┌────────

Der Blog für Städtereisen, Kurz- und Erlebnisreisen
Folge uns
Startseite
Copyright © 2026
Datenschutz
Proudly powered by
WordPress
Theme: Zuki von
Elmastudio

└────────

PROBLEM REQUIREMENTS — Give back the listing above exactly as written.

RESULT FOR THIS TASK —
Der Blog für Städtereisen, Kurz- und Erlebnisreisen
Folge uns
Startseite
Copyright © 2026
Datenschutz
Proudly powered by
WordPress
Theme: Zuki von
Elmastudio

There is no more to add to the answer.